This is our daily warm up, wherein students work with two or three Latin roots per day. The resource that I use to get my roots is Perfection Learning's Everyday Words from Classic Origins.
Every day, when the students arrive, I have two Latin roots on the SmartBoard. Their job is to generate as many words as they can that contain the roots, and they try to guess what the root means. After I give them about five minutes, we share words and I tell them what the root means.
The students compile these daily activities in their class journals. After every twelve roots, they take a test on the roots themselves and a set of words that contains them.
To start the class, I tell the students that we are going to be doing a close reading (our county calls them CAR's.) The students groan and act like I have just told them to exhume a corpse.
So, I ask them, "What is the point of doing a close reading?" I go further to ask when and if adults ever do close readings. This sparks a discussion.
Here are some of the responses:
We do it to find words we don't know.
We do it to help us understand the text.
We do it to make connections to the text.
We do it to answer a question.
While some of these responses are better than others, the fact is that close reading of the text helps us to do those things (except finding words we don't know...that's what a dictionary is for,) but it also helps us to connect to the author's purpose. Reading builds a relationship between the author/speaker and the reader. The text is the vehicle.
The piece that I chose for our first CAR is Sherman Alexie's "Superman and Me." I absolutely love the voice in this piece ("I was smart.
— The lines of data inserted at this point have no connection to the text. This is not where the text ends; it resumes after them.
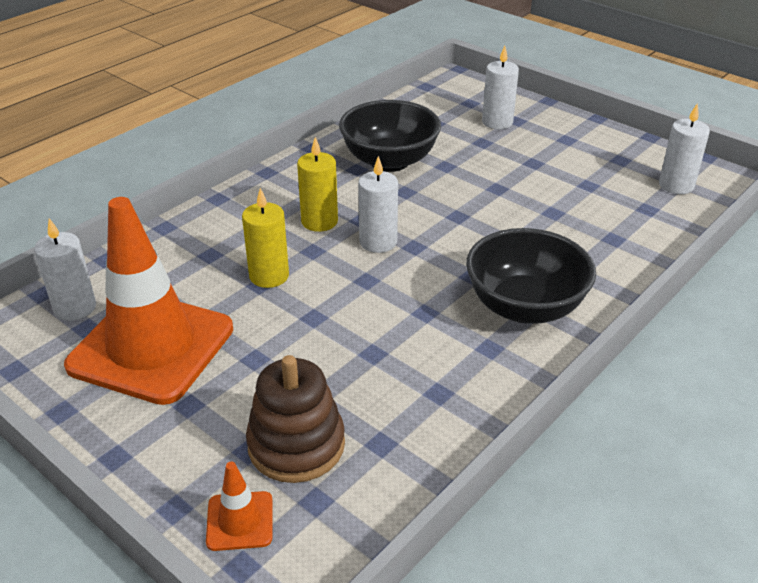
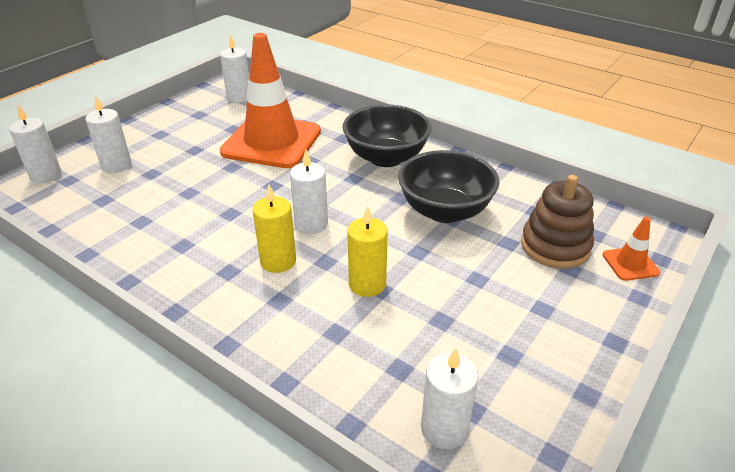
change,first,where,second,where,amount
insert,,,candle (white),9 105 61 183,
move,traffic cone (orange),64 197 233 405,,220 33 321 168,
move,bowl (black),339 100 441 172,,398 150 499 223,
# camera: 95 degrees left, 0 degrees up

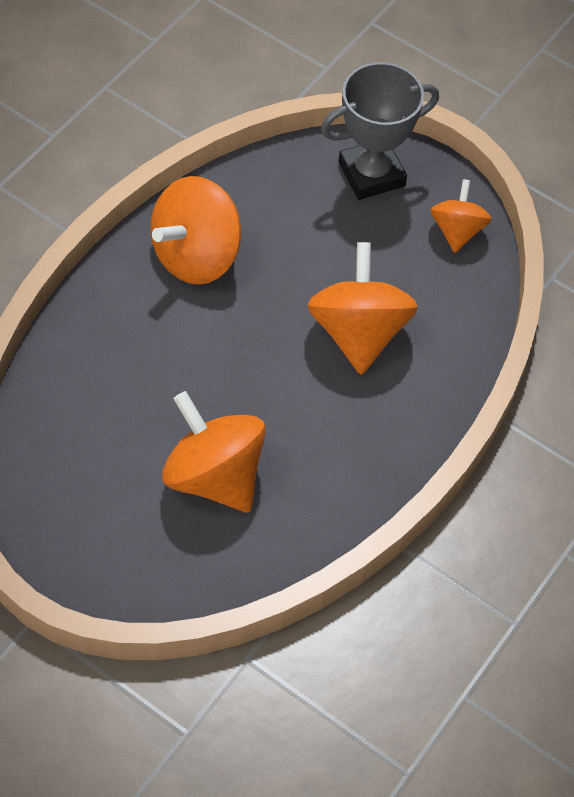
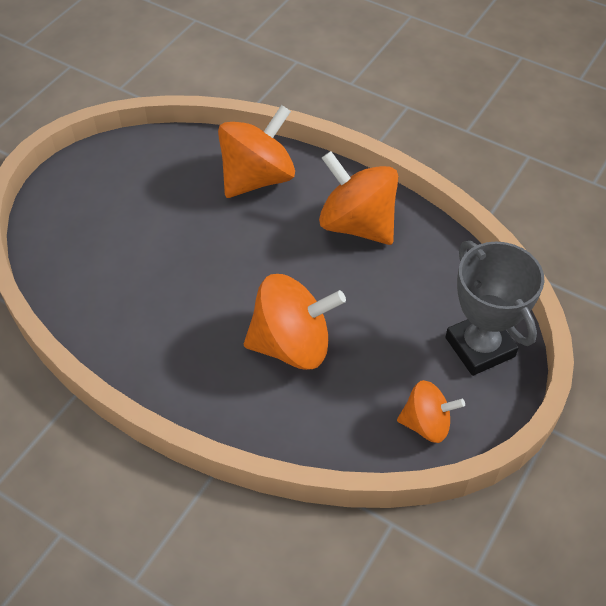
change,first,where,second,where,amount
move,spinning top (orange),162 391 266 513,,218 105 295 198,
# camera: 90 degrees right, 5 degrees down

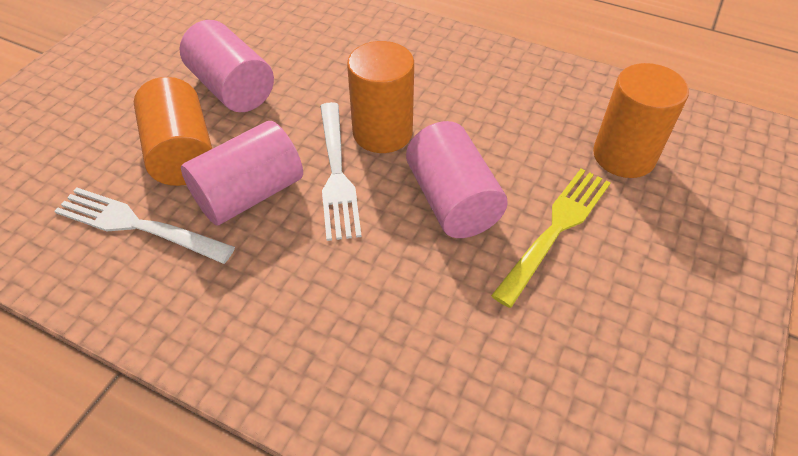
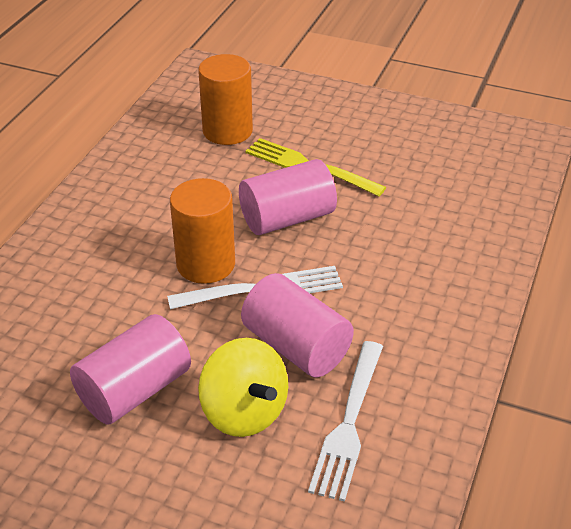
change,first,where,second,where,amount
replace,cylinder (orange),134 77 212 186,spinning top (yellow),198 338 288 437,
# camera: 95 degrees left, 10 degrees down

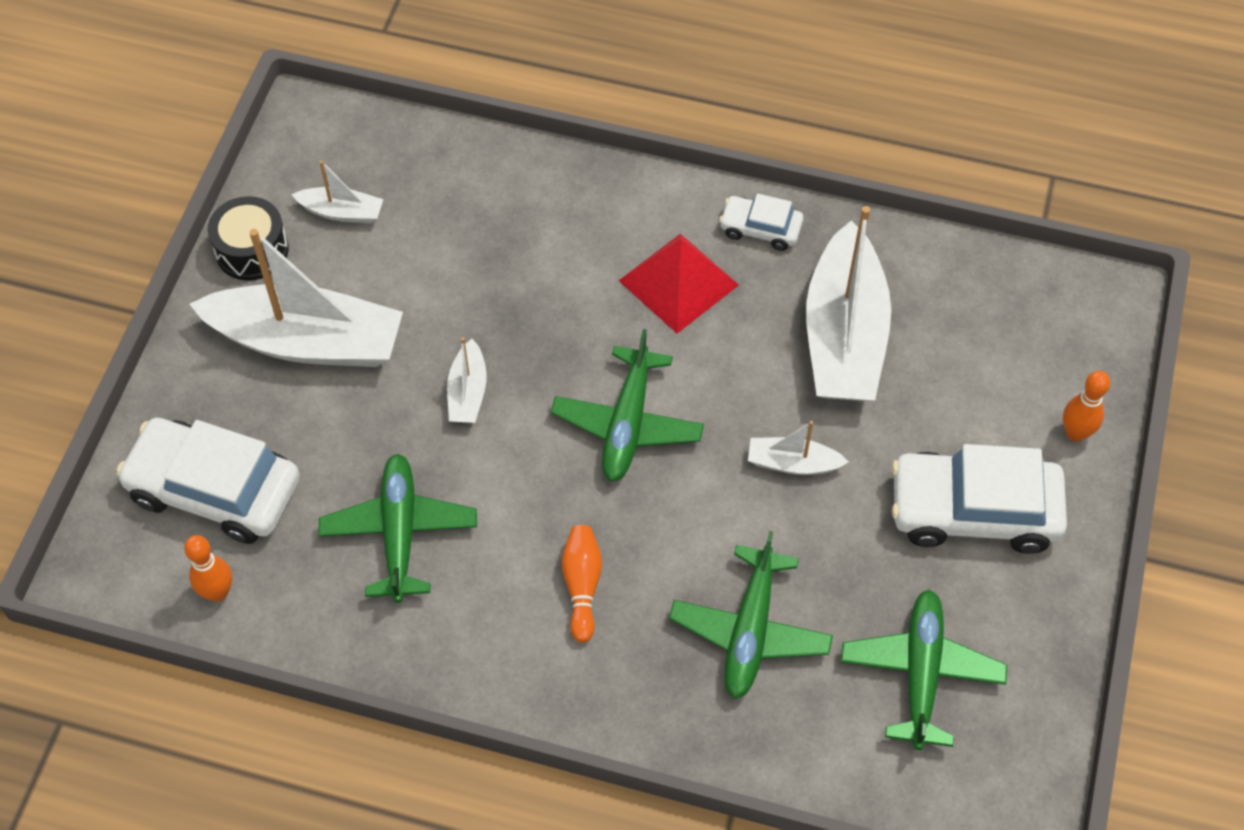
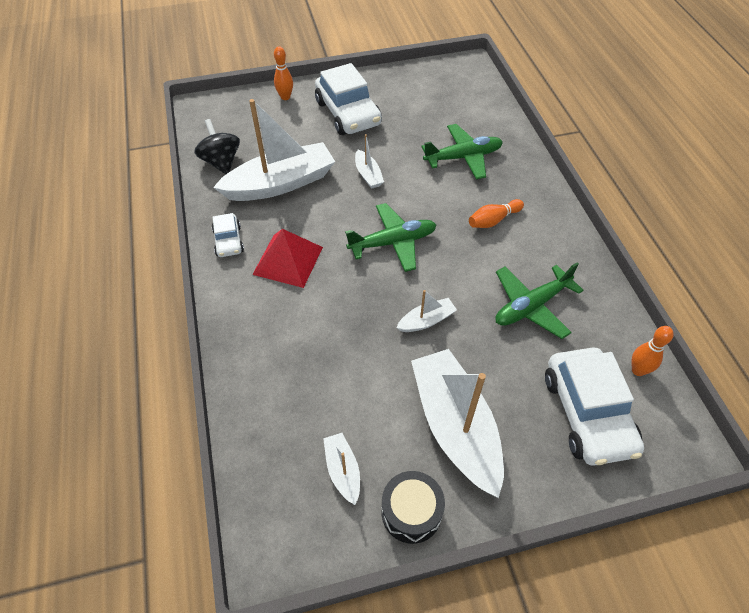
change,first,where,second,where,amount
delete,plane (green),841 590 1007 750,,,
insert,,,spinning top (black),194 119 240 174,
# camera: 120 degrees left, 5 degrees down

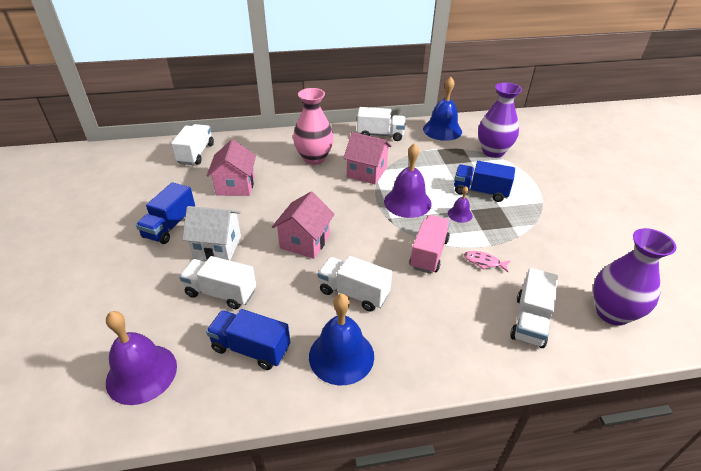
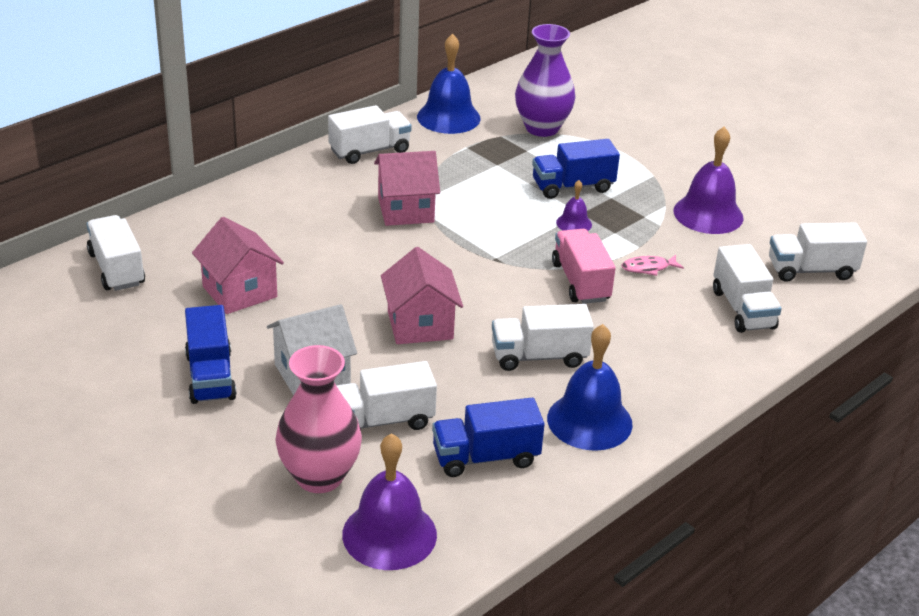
change,first,where,second,where,amount
move,vase (pink),293 88 334 165,,275 345 362 493,
move,bell (purple),384 143 432 218,,673 127 744 234,
replace,vase (purple),593 228 676 326,truck (white),769 223 867 282,
# camera: 35 degrees left, 5 degrees down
I was arrogant. I was lucky.") and it is yet another first person speaker for the students to "meet." My secret, sneaky "teacher" reason for choosing it was that I have a LOT of kids who hate reading (or claim to hate it, at least) in my classes this year and I wanted them to read a great essay wherein the author talks about the power of books.
After I give them the lecture about what CAR should be, we kick off our study of this piece with a "bump" reading. In a bump reading, students read a few sentences then bump to someone else. If the person they call is lost or not paying attention, he or she has to stand until someone else takes pity on him or her and bumps to him again. (The middle school kids really like doing readings this way. Sometimes, I think the "bumping" takes away from the reading experience, but at least they pay attention so they don't have to stand :))
So, after we read, I put a few things up on the smart board and we talk about them:
I tell the students that we are going to focus our annotations on those elements, but they are free to make additional notes. Then, I give them two minutes to ask me anything before they get started. In one class, a student asked me to explain a "pow wow" (mentioned in the text.) In another, a student asked about Indian reservations.
I then ask them to do their best with annotating for about 20 minutes. While they work, I circulate, nudge and question, as needed.
I like to give students "thinking" homework. I know that most of them won't actually think about the topic, but some will. And it gives them a little hint about what we are doing tomorrow.
So, the thinking homework (to be followed up with an entry ticket tomorrow) is a question that I found in the 50 Essays book that I have on my shelf. This is a paraphrase: Think about why Alexie uses the scene with Superman at the beginning of the essay. How does that scene (and Superman's action in it) connect to the end of the essay?
This sets us up tomorrow to talk about how "smashing through walls" is literal for Superman, but it operates as a metaphor for Alexie's life experiences as he becomes a reader.